National Chief for the Assembly of First Nations Shawn Atleo told a rally on Parliament Hill last Friday that Canada is facing a “grave” human rights perspective. Canadians have been rallying for the past eight years on October 4th to bring awareness to the over 600 aboriginal women and girls that have gone missing or that have been murdered since 2005. Atleo has asked the federal government to “shine a light into the deepest, darkest corners of this country’s consciousness and the actions that are happening to this very day.”
The Native Women’s Association of Canada research has found that colonization and state policies such as residential schools and the child welfare state are the underlying factors in the violence experienced by Aboriginal women and girls. The NWAC and Chief Shawn Atleo have asked the federal government for a public inquiry into the violence and disappearance of Aboriginal women.
Aboriginal Affairs Minister Bernard Valcourt stated that, “the Government of Canada is deeply concerned about the high number of missing and murdered aboriginal women and girls, and we are taking firm action to achieve lasting change. This includes the 2010 introduction by our government of a seven-point strategy that improves the response of the law enforcement and justice systems to better meet the needs of aboriginal women, girls and their families.”
Prime Minister Harper has indicated previously that he does not believe there is a need for a public inquiry. In June, 2013 Atleo raised the issue of a public inquiry with the Prime Minister and according to Atleo, “he repeated that he doesn’t support the call for an inquiry and feels strongly on moving on action based on existing reports… it is clear we don’t agree, but I pressed for it again and stated we would continue to do so.” A special parliamentary committee was created to study the issue.
At the rally on Parliament Hill, NDP Leader Tom Mulcair and NDP foreign affairs critic Paul Dewar spoke. Dewar said “we will do everything we can to tell our colleagues that the only thing that will bring justice to you, to your families, to the memory of your loved ones is to do what you have asked every year… and that is to have any inquiry.”
Liberal aboriginal affairs critic Dr. Carolyn Bennett also spoke at the rally. Dr. Bennett said that “with Aboriginal women and girls still vastly over-represented as victims of violence, homicide and persons who go missing, ensuring the safety and well being of Aboriginal women and girls in Canada is an urgent issue. We must work together to put an end to this epidemic of violence and it is clear that only a national public inquiry would have the scope and resources necessary to identify the root causes of this ongoing tragedy, provide justice for the victims and true healing for their loved ones.”
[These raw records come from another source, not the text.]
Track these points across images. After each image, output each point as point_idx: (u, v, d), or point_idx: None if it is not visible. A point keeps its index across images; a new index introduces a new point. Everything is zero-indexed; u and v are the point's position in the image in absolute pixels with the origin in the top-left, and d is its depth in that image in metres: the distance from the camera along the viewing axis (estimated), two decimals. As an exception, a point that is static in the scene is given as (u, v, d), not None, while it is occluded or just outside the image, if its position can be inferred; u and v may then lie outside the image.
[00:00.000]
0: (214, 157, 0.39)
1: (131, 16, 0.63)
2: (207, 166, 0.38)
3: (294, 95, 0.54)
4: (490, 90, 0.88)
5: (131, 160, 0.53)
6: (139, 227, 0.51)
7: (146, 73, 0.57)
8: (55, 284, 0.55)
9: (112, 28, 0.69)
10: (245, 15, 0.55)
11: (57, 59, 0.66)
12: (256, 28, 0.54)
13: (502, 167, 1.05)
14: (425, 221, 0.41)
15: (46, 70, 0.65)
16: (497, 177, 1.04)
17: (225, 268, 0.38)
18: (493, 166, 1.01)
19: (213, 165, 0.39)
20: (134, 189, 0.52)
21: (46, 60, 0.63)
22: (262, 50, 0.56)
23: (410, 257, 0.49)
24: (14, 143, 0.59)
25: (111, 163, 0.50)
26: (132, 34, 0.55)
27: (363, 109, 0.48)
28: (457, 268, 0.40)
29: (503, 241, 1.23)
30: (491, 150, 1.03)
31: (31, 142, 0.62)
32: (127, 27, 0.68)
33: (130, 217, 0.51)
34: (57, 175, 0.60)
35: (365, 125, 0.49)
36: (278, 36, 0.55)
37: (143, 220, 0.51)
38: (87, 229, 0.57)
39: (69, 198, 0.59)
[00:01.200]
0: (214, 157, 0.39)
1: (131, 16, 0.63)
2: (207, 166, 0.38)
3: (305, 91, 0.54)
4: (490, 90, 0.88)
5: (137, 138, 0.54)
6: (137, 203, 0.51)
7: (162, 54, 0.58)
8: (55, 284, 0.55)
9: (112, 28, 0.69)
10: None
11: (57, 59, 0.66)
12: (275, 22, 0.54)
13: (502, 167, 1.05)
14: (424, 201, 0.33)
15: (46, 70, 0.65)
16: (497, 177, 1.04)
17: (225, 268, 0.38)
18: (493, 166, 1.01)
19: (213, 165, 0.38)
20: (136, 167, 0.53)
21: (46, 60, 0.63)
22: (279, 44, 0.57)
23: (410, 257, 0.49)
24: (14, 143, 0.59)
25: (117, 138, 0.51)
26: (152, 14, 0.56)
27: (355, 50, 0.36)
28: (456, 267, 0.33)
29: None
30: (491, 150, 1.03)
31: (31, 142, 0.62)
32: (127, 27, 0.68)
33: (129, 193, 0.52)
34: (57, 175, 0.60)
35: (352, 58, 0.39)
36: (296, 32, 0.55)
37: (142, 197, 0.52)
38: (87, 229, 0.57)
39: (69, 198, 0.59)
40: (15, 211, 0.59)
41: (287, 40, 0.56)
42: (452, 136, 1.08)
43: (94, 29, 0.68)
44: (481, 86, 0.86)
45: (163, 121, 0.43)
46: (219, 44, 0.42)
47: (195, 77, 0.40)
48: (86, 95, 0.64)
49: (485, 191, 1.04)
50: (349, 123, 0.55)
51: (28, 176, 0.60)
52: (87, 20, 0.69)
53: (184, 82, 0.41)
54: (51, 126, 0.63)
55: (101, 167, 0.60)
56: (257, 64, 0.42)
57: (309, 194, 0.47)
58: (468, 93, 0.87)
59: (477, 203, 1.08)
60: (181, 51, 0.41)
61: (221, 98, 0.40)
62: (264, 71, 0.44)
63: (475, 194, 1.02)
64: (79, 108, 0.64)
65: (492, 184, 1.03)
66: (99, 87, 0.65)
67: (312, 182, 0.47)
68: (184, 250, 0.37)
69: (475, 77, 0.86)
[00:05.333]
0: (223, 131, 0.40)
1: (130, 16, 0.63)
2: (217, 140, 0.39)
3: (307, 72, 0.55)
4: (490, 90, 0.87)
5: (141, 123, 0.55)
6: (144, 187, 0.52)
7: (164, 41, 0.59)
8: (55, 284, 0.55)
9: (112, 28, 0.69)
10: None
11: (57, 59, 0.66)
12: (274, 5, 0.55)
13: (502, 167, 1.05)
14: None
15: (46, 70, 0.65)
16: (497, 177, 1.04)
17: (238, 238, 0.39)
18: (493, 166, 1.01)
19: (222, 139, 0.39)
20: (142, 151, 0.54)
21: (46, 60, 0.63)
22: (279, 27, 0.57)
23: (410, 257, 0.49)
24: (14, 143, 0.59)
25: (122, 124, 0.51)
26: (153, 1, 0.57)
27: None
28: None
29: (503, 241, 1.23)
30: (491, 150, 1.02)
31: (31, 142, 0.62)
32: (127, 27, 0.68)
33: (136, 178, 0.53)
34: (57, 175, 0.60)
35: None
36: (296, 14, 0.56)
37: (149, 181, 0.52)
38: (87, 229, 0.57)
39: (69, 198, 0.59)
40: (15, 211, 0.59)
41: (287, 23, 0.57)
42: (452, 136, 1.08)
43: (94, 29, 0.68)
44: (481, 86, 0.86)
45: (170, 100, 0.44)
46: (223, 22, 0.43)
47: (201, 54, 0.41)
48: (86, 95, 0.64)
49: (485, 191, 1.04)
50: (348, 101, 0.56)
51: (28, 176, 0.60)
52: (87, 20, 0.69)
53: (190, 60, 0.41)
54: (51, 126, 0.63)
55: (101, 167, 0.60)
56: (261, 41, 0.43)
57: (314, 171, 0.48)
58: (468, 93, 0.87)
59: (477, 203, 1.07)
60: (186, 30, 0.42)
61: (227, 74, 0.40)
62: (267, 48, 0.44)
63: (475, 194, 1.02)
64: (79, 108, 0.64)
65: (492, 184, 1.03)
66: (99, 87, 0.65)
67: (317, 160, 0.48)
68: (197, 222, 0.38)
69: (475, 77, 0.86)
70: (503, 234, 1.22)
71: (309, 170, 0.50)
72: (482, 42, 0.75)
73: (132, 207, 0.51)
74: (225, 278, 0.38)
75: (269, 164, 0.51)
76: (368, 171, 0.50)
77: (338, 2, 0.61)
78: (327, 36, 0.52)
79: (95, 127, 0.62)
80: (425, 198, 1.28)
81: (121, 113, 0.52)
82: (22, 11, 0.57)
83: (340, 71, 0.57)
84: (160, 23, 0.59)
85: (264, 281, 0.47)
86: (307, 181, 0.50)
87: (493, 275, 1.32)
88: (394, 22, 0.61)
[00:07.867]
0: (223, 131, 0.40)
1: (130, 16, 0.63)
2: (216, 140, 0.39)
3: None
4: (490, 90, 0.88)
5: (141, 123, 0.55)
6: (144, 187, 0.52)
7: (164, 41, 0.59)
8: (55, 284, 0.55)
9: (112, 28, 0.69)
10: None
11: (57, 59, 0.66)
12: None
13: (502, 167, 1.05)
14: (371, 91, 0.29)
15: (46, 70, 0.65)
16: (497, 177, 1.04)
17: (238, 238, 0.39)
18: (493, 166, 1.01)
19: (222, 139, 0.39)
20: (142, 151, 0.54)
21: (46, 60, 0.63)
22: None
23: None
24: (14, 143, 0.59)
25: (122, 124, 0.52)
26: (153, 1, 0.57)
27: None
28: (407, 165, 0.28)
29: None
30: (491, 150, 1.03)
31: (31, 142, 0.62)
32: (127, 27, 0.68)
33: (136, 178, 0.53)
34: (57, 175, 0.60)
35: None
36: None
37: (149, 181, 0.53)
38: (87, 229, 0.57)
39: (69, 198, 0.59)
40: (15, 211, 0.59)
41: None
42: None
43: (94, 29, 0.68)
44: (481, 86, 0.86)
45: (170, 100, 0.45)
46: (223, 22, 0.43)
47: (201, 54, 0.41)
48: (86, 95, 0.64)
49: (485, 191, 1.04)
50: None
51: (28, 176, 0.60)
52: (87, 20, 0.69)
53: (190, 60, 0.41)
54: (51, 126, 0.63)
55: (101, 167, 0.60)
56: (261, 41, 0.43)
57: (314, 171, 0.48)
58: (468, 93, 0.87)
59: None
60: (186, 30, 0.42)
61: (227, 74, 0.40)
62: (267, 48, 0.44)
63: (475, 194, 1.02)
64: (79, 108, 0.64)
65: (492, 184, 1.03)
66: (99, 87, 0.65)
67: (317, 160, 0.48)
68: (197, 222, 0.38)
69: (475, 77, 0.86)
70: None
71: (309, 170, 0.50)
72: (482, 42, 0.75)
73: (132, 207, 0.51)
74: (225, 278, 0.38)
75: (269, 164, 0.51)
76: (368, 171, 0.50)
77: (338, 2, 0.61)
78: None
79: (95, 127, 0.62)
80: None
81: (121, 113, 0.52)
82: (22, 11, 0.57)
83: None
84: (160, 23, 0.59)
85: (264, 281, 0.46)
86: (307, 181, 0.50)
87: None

Speaking with Loonie Politics on the weekend, Dr. Bennett stated, “over 216 vigils took place on Friday to honour the missing and murdered indigenous women and their families. The government needs an Action Plan to deal with this now.” Dr. Bennett spoke with Loonie Politics in an interview last month about issues facing the First Nation communities. The interview can be found at the following link:
The NWAC made the request for a public inquiry one year ago, which has subsequently been supported by the provincial Premiers. We agree. The disappearance and violence towards Aboriginal women and girls is a national tragedy that needs to be addressed in a forum larger than a parliamentary committee. We lend our voice to the call for a public inquiry.